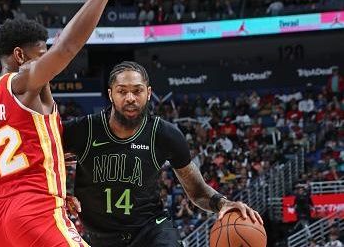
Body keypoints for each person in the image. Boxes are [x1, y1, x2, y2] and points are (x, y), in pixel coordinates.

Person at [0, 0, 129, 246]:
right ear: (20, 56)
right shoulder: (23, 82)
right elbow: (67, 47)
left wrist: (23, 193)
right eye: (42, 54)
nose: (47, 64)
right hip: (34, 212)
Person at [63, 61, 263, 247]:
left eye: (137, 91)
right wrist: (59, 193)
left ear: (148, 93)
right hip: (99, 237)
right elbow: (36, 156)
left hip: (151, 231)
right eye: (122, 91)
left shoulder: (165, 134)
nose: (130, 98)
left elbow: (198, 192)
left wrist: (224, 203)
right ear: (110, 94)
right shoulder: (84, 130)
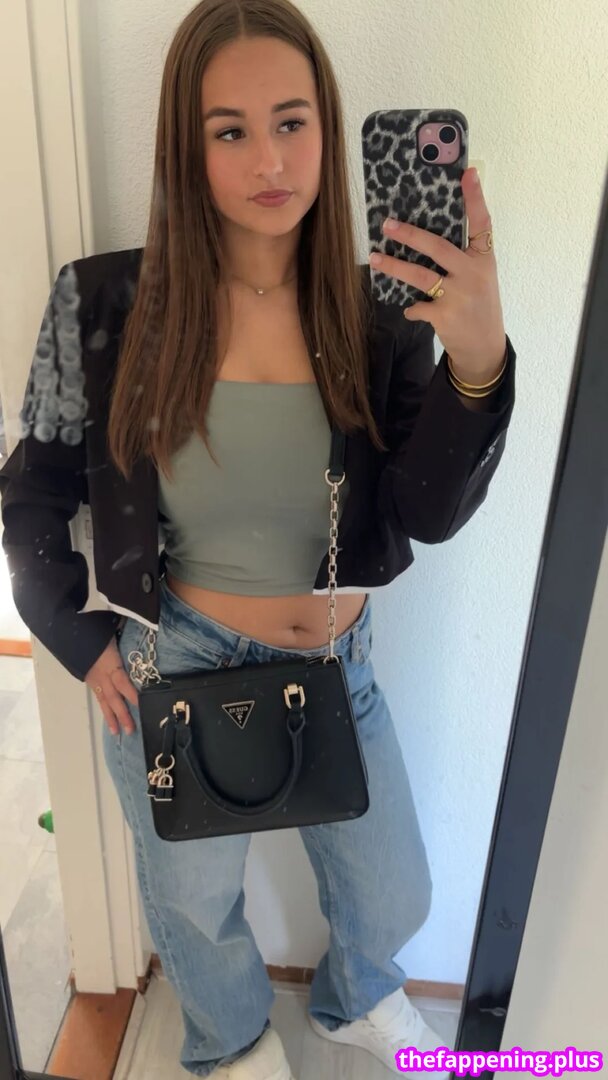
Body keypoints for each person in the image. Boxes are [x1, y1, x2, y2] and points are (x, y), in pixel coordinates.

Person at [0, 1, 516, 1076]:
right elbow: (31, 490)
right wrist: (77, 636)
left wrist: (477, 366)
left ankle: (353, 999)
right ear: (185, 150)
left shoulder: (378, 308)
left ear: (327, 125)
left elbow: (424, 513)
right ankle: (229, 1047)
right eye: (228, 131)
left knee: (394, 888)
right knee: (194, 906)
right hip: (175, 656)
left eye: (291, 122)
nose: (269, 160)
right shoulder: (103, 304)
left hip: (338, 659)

* * *

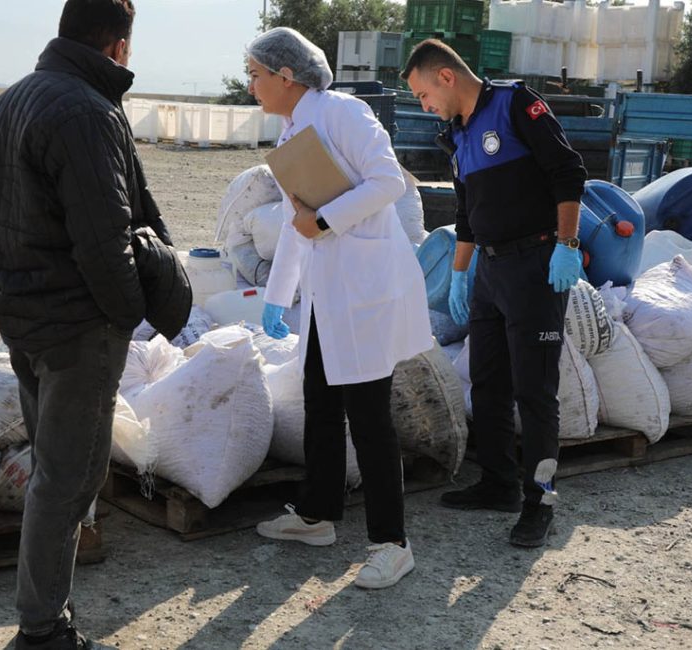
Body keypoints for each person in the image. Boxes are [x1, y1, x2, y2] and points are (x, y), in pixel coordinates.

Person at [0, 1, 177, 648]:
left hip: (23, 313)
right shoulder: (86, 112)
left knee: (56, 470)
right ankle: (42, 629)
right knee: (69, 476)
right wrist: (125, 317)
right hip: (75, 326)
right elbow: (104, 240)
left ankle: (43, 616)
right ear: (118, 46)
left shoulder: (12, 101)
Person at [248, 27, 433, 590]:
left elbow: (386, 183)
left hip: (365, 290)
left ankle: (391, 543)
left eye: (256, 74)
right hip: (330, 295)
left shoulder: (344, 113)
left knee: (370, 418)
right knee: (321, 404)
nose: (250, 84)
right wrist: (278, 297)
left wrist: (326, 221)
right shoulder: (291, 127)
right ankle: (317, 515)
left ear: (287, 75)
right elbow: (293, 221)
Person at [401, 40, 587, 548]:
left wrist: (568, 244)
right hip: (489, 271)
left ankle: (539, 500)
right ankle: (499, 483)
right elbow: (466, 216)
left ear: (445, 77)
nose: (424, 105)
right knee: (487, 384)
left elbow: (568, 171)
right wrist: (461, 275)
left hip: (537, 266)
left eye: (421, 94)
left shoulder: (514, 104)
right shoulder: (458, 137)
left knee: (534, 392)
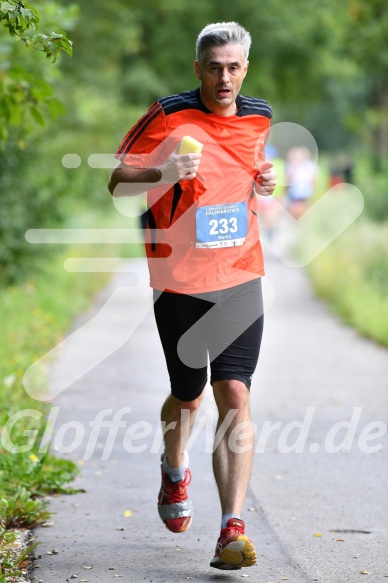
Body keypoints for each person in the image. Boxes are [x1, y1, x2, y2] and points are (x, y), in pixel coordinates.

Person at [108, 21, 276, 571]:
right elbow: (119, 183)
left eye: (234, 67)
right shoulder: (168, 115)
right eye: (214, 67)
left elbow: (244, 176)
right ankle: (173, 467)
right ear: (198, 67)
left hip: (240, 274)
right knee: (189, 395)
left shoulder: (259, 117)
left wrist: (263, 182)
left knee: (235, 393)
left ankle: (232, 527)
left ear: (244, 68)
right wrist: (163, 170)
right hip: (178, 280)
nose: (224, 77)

==

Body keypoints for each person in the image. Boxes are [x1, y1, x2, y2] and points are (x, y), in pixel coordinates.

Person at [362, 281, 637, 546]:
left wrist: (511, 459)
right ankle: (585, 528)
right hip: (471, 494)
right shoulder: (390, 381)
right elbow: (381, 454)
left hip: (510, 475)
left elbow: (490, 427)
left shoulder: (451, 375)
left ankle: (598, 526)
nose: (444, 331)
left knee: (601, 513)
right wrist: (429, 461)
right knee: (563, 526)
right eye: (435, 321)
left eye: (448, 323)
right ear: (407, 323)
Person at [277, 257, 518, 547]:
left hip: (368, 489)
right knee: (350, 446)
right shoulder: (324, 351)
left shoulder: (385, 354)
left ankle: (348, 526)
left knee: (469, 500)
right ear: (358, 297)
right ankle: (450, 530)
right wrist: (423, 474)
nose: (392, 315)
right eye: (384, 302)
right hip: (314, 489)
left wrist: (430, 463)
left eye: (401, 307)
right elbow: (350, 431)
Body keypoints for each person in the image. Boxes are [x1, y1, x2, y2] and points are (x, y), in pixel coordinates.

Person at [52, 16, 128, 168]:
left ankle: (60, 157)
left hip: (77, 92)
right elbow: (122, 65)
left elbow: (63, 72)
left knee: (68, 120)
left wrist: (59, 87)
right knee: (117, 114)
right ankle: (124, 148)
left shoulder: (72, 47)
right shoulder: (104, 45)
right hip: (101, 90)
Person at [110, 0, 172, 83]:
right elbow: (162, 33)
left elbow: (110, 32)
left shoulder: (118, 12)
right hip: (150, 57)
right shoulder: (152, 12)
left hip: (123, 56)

» Required action: As the answer, set down only the lines from the data above between the one holding "left wrist: (568, 244)" and the one holding "left hip: (537, 266)", inclusive, exactly as they read.

» Exercise result:
left wrist: (568, 244)
right hip: (489, 271)
left ankle: (539, 500)
right ankle: (499, 483)
right elbow: (466, 216)
left ear: (445, 77)
nose: (424, 105)
right knee: (487, 384)
left elbow: (568, 171)
right wrist: (461, 275)
left hip: (537, 266)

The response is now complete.